Как ни странно, Семечкин обрадовался неизвестно чему — точно встретил земляка вдали от родины. Изо всех сил забарабанил он в стеклянную толщу, в надежде привлечь к себе внимание, но Петрушка то ли не заметил бухгалтера, то ли сделал вид, быстренько исчез, а Семечкин еще долго качал головой и что-то бормотал себе под нос.
Эксперимент
Известно, что слово «взятка» придумали жлобы. Представьте себе, что вы должностное лицо, от которого кое-что зависит. И вот приходит посетитель, в глазах у него сияние, а в руках сверток, перевязанный красивой ленточкой. С каким радостным волнением вы мысленно разворачиваете обертку — что там? И уже заранее готовы помочь хорошему человеку, в чем бы его просьба ни заключалась.
На этот раз все было иначе, увы! После того как таинственный незнакомец проник в кабинет к Булкину и повернул ключ в замке, не более минуты длилась пауза, но Павлу Семеновичу она показалась вечностью. А как держит себя! Будто он тут хозяин.
Пока тот молча смотрел, изучающе прищурив глаз, Булкин ерзал на стуле, мучился, пыхтел. Багровая бульдожья физиономия его с гладко выбритым черепом до блестящей шишковатой поверхности выражала и страх, и льстивое желание быть максимально полезным, и жалкие потуги держаться на административном уровне, сохранить лицо.
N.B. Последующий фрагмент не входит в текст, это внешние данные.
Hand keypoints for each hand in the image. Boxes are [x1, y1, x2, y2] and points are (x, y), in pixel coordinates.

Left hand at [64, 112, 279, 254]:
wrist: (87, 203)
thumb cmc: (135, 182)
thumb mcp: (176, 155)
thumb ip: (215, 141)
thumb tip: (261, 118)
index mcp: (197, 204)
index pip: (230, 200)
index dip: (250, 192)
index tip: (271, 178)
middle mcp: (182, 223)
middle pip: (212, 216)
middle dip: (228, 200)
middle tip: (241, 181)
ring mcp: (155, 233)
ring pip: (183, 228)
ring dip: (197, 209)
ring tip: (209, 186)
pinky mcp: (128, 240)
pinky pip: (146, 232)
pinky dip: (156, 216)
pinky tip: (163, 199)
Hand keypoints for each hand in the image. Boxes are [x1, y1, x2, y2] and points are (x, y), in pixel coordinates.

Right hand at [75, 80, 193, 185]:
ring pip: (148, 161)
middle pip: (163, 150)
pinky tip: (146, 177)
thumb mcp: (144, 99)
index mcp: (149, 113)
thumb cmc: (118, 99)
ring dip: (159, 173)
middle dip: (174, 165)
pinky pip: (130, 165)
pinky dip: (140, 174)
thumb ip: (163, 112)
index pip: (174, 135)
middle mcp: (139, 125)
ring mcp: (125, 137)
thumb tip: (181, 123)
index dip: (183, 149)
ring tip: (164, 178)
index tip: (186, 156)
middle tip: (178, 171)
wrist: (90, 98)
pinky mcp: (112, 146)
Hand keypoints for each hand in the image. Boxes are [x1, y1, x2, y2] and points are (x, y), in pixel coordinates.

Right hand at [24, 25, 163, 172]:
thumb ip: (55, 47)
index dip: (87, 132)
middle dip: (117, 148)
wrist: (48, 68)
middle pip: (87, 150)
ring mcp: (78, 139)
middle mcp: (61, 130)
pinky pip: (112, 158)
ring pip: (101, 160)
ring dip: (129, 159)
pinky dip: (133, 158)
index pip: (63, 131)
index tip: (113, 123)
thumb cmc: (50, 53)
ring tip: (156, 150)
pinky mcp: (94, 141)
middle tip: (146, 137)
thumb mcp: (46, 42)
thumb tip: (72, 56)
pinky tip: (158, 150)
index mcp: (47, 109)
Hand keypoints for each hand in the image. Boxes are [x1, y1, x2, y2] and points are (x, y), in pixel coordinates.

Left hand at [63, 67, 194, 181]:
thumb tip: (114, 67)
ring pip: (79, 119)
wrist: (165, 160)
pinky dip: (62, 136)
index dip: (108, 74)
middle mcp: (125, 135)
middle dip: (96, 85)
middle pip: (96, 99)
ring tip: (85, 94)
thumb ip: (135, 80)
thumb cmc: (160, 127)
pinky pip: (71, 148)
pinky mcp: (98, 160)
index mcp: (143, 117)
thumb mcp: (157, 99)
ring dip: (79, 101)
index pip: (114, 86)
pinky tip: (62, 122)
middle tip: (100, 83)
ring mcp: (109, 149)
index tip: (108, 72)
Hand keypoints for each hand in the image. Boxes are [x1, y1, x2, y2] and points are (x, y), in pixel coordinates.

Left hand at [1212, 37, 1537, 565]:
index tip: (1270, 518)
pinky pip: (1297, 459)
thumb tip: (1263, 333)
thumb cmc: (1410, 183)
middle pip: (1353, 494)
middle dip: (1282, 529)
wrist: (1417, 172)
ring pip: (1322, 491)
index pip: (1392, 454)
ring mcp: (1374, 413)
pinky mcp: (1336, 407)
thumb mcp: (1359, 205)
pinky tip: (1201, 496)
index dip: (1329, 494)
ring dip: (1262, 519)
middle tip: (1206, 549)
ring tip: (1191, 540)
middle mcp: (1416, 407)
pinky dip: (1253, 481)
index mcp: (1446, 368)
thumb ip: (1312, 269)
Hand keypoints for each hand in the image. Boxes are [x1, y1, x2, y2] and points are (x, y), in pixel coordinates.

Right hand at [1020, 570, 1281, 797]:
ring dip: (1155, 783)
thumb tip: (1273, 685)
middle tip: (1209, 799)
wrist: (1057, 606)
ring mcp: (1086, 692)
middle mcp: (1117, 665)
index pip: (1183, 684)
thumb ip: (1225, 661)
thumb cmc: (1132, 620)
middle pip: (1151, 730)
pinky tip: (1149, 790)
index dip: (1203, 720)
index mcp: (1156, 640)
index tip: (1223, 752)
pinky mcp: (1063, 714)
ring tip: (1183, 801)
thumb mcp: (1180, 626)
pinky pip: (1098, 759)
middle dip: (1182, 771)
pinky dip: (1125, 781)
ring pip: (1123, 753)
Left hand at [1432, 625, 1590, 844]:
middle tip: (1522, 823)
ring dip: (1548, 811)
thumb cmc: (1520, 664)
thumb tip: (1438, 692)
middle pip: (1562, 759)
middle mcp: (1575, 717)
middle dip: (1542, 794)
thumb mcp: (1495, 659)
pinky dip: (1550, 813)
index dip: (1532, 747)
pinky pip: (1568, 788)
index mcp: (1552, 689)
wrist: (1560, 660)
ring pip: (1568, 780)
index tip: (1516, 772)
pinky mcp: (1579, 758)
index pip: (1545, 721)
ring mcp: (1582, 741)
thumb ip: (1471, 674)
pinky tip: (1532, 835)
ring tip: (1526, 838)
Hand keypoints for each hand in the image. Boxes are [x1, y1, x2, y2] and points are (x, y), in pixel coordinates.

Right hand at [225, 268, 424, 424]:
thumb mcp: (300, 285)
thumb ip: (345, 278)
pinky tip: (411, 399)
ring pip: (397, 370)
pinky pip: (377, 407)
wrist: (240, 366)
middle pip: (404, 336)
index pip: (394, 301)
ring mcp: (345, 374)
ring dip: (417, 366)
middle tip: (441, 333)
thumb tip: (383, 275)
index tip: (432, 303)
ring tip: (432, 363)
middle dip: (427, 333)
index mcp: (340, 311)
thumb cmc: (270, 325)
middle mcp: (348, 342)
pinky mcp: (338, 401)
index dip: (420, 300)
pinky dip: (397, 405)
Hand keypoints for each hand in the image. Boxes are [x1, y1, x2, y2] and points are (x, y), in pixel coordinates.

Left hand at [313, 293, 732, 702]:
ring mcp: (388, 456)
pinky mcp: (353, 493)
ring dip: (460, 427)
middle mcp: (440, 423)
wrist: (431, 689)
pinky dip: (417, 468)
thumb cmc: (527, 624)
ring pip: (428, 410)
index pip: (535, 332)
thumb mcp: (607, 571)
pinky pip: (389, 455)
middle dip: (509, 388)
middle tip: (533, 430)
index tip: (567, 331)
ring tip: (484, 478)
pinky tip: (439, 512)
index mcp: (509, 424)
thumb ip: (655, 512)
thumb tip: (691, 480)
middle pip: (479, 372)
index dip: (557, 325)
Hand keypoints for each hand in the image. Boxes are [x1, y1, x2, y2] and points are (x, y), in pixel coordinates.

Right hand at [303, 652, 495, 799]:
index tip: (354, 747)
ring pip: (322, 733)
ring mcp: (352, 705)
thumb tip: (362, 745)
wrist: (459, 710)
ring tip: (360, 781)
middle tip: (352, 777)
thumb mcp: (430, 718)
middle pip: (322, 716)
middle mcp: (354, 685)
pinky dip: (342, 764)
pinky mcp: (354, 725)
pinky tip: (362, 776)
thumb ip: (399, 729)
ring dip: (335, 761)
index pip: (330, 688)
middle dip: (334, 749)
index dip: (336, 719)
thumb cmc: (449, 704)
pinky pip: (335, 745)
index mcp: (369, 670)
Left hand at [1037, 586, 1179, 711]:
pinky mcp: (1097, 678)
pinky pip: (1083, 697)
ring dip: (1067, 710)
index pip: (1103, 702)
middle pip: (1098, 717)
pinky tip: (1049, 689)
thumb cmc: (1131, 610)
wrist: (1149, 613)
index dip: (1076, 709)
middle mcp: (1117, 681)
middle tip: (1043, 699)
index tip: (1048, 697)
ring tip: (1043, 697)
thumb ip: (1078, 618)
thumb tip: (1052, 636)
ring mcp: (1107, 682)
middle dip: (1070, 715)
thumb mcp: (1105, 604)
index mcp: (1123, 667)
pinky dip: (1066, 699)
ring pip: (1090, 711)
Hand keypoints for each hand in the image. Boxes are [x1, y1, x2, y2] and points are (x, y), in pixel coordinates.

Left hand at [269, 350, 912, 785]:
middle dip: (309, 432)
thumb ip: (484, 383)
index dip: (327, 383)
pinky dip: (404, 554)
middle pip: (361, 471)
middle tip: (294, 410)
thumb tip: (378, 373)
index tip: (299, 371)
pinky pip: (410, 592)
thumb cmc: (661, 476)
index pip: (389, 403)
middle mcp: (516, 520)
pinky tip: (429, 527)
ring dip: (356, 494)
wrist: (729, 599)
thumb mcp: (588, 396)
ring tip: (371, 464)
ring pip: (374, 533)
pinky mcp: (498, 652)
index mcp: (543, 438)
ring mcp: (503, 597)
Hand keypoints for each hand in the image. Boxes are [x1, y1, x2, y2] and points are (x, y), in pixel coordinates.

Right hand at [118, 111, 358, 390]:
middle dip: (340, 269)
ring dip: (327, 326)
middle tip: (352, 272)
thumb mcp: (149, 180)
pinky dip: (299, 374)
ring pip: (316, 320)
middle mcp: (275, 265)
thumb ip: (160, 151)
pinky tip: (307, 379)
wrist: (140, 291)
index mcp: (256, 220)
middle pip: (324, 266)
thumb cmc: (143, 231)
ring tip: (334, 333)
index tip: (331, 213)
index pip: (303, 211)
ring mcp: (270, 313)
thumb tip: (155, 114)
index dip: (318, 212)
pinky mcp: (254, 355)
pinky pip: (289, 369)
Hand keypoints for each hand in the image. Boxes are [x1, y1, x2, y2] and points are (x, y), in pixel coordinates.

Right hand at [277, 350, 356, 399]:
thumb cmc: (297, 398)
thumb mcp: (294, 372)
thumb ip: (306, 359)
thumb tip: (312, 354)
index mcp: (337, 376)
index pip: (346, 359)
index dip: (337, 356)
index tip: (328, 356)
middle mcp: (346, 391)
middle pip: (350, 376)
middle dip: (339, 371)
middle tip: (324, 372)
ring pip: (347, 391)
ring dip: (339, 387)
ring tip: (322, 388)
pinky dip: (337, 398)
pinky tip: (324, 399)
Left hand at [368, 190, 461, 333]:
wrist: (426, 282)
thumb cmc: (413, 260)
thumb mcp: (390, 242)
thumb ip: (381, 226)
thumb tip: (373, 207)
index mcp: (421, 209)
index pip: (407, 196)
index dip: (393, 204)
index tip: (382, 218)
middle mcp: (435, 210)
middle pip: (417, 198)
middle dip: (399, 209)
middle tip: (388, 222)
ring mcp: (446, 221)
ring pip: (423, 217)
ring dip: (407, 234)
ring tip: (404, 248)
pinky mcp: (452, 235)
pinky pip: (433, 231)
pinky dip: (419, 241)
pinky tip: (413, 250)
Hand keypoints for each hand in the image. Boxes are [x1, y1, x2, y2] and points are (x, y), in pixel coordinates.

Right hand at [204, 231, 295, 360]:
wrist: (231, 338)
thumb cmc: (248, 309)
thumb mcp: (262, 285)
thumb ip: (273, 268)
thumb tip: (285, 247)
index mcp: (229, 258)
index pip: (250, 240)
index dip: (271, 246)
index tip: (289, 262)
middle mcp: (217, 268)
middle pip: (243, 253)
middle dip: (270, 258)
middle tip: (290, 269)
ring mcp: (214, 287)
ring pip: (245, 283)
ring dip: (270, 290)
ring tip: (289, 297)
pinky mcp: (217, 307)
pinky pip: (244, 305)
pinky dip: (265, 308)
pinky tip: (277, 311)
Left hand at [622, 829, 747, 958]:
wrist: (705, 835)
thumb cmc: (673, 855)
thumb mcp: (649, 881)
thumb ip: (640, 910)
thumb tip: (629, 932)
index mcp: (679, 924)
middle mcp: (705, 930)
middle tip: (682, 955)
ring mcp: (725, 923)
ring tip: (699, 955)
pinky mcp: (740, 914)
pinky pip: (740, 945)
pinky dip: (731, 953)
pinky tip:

А в голове буравило: кто такой, откуда, зачем пожаловал? Тщетно искал в странном посетителе хоть какую-нибудь слабину, чтобы зацепиться, почувствовать себя уверенней. Искал и не находил.
Непроницаем, как броня, был незнакомец. Бесстрастное сухое лицо его с высоким лбом и выпирающими скулами, обтянутое иссиня-бледной кожей, лицо аскета, несло на себе печать личности незаурядной. И еще, сказал бы психолог, читалась в нем непоколебимая вера в собственную непогрешимость. Черные как смоль волосы резким контрастом белизне лица небрежно, почти неряшливо стекали на плечи, оставляя позади себя голую макушку, — этакий ледничок на вершине горы, что было свидетельством натуры страстной, неумеренной, не чуждой бурных любовных утех в молодые годы, а возможно, то был просто след упорного, изнурительного труда на неведомой ниве. Под стать общей картине был сработан и нос, длинный, крючковатый, как у маэстро Паганини, но очерчен был тонко, изящно, как бы с претензией на самостоятельное значение в этом портрете.